Tapi, Bang. Rindu yang acapkali datang itu, ia
tidak pernah sendirian. Ia selalu datang bersama seorang kawan yang baru
kukenal di hari Jumat di bulan November itu. Ia datang bersama kekecewaan. Ia
membawa rasa kecewa itu masuk ke dalam diriku melalui berbagai celah,
menggerogoti seluruh ruang yang ada. Dan pada akhirnya, kekecewaan yang
menjelma rasa sakit hati itu selalu menang mengalahkan rindu, Bang. Bahkan
seluruh rindu dan janji yang kemarin kau tabung, habis dilahapnya. Ludes.
Abang, abangku. Bagaimana mungkin kau dapat
kulupakan dengan cepat? Sedang kau adalah orang yang berhasil membuatku
jatuh—sejatuh-jatuhnya cinta setelah bertahun-tahun hatiku menjadi batu.
Bagaimana mungkin kau tidak berseliweran di kepalaku setiap malam? Sedang
kata-kata rindu dan janji-janji temu yang kita perbincangkan kemarin, tidak
ingin beranjak dari pikiranku yang sudah setengah mati berusaha mengusirnya.
Dan bagaimana mungkin aku akan melunasi rindu-rindu dan janji-janji temu itu,
Bang? Sedang di sana, ada perempuan yang tentu tidak ingin melepaskan dirinya
dari pelukmu. Bagaimana mungkin aku mementingkan egoku demi menyelesaikan
segala sesuatu yang belum kita selesaikan sama-sama? Sedang aku tahu diri,
sadar posisi tempatku berdiri. Sebagai seorang perempuan, aku tahu bagaimana
harus bersikap dengan perempuan-perempuan lain. Aku tidak ingin melukai
perasaan perempuanmu karena egoku, Bang. Terlebih ia adalah perempuan yang kau
cintai dengan sepenuh hati, tidak mungkin aku setega itu.
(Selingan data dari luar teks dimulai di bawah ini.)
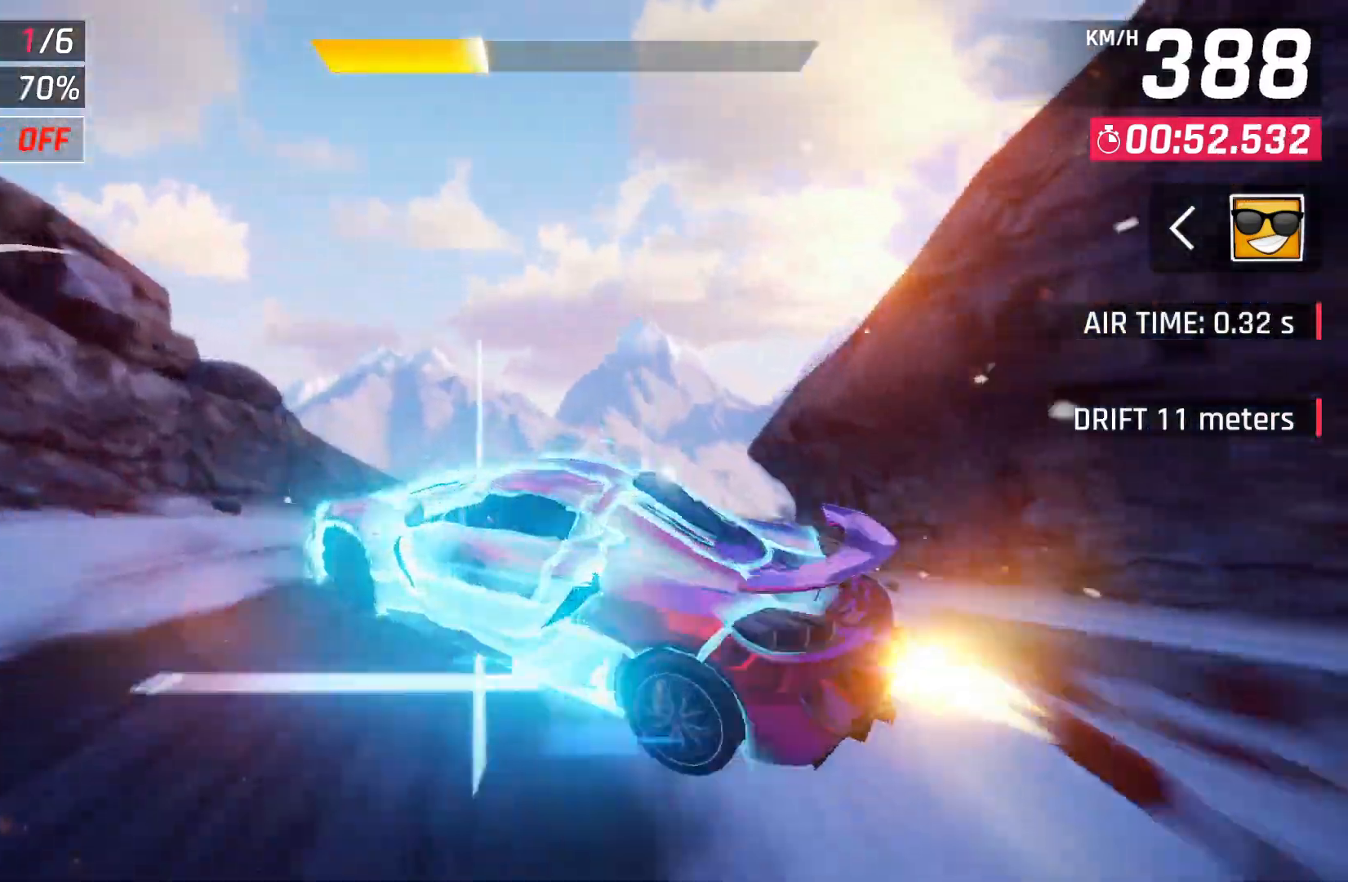
{"buttons": [], "left_stick": "up-right", "right_stick": "center", "events": [[17, "A", "down"], [100, "A", "up"], [167, "A", "down"], [283, "A", "up"], [350, "A", "down"], [467, "A", "up"]]}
Abang, abangku. Kalau kemarin-kemarin kau tidak
henti-hentinya menyampaikan rasa rindu dan hasratmu yang ingin bertemu, maka
percayalah, Bang. Aku pun demikian. Kau mungkin tidak akan pernah tahu
bagaimana rasanya menyimpan seluruh rindu yang kupunya dan menunggu hari di
mana rindu-rindu itu akan terbalaskan, namun pada kenyataannya hari itu tidak
pernah tiba. Kau mungkin tidak akan pernah tahu bagaimana rasanya menanti dadamu
yang lapang yang selalu kau janjikan, namun kenyataannya kepala orang lain
telah bersandar di sana. Kau mungkin tidak akan pernah tahu rasanya, Bang.
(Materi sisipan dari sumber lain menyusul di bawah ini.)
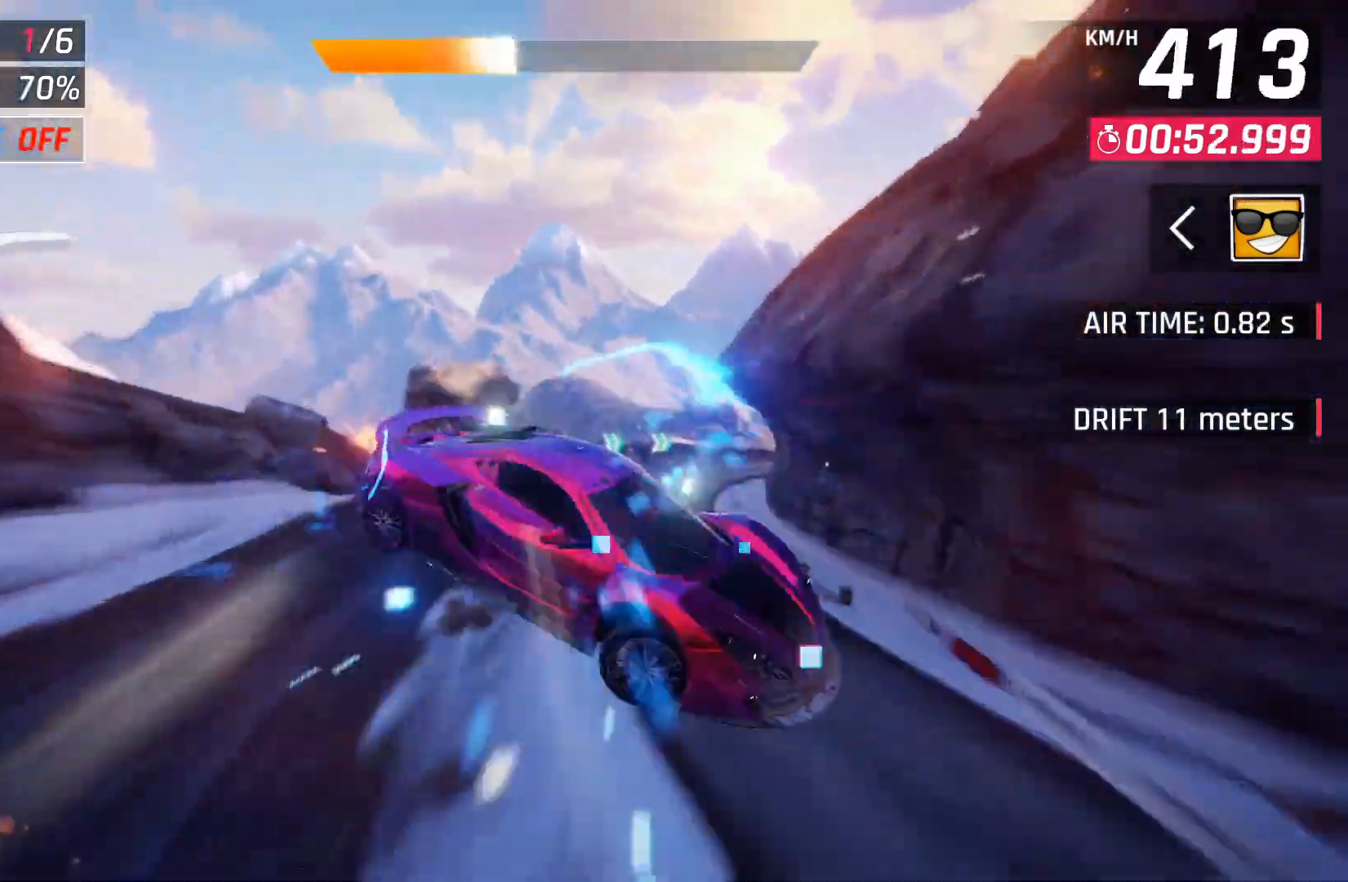
{"buttons": [], "left_stick": "up-right", "right_stick": "center", "events": [[50, "A", "down"], [183, "A", "up"]]}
Karena aku tidak akan pernah menyampaikannya kepadamu, kecuali lewat surat ini.
Abang, abangku. Malam ini rindu kembali datang
ke kamarku yang gelap dan dipenuhi oleh segala hal tentangmu. Ia jahat. Hampir
setiap malam ia merampas kantukku, memenuhi isi kepalaku, dan menyumbat
arteri-venaku. Ia jahat, Bang. Tapi aku pernah mendengar sebuah nasihat, “Kalau
rindu datang, maka pilihanmu hanya tiga: memenuhinya, menyimpannya, atau
membunuhnya.” Maka yang kulakukan setiap
kali rindu datang setelah hari Jumat di bulan November itu adalah membunuhnya,
Bang. Aku membunuh semua rasa rindu yang datang—juga yang pernah kau simpan.
Aku minta maaf.
Sejak hari di mana kita tidak pernah lagi
bertemu, tidak ada satu hari pun setelahnya di mana aku tidak memikirkanmu,
Bang. Kau mungkin tidak akan pernah tahu bagaimana aku ikut bersedih ketika kau
menceritakan seluruh kesedihanmu. Kau mungkin tidak akan pernah tahu bagaimana
rasa khawatirku ketika kau mengalami kecelakaan. Kau mungkin tidak akan pernah
melihat segala bentuk usahaku untuk melunasi rindu-rindumu, memenuhi
janji-janjiku untuk sebuah temu—yang selalu gagal. Kau mungkin tidak akan
pernah tahu bagaimana aku dengan tabah menunggu usainya kesibukanmu—kesibukan
yang menjadi alasan mengapa kita jarang berkomunikasi. Hingga akhinya kau
benar-benar disibukkan oleh banyak hal, sampai kau lupa dengan yang pernah kau
katakan kepadaku, “Aku tidak akan mungkin melupakanmu, dan aku tidak akan
mungkin tidak memberimu kabar.”
Abang, abangku. Ketahuilah, bahwa walaupun kau
telah menanam luka di hatiku, kau juga telah menanamkan banyak pelajaran di
sana. Kau telah membuka pintu yang selama ini tertutup rapat, menghancurkan
tembok yang selama ini berdiri dengan kokoh, menerobos sebuah trauma yang mengungkung
dengan kuat. Ketahuilah, bahwa Tuhan mempertemukan kita dengan orang lain
karena suatu alasan. Dan satu alasan telah kudapatkan dalam dirimu, Bang: untuk
belajar lebih banyak. Salah satu pelajaran favoritku yang dapat kuambil dari
dirimu adalah bagaimana aku bisa menerima keberadaan orang lain di sekitarku.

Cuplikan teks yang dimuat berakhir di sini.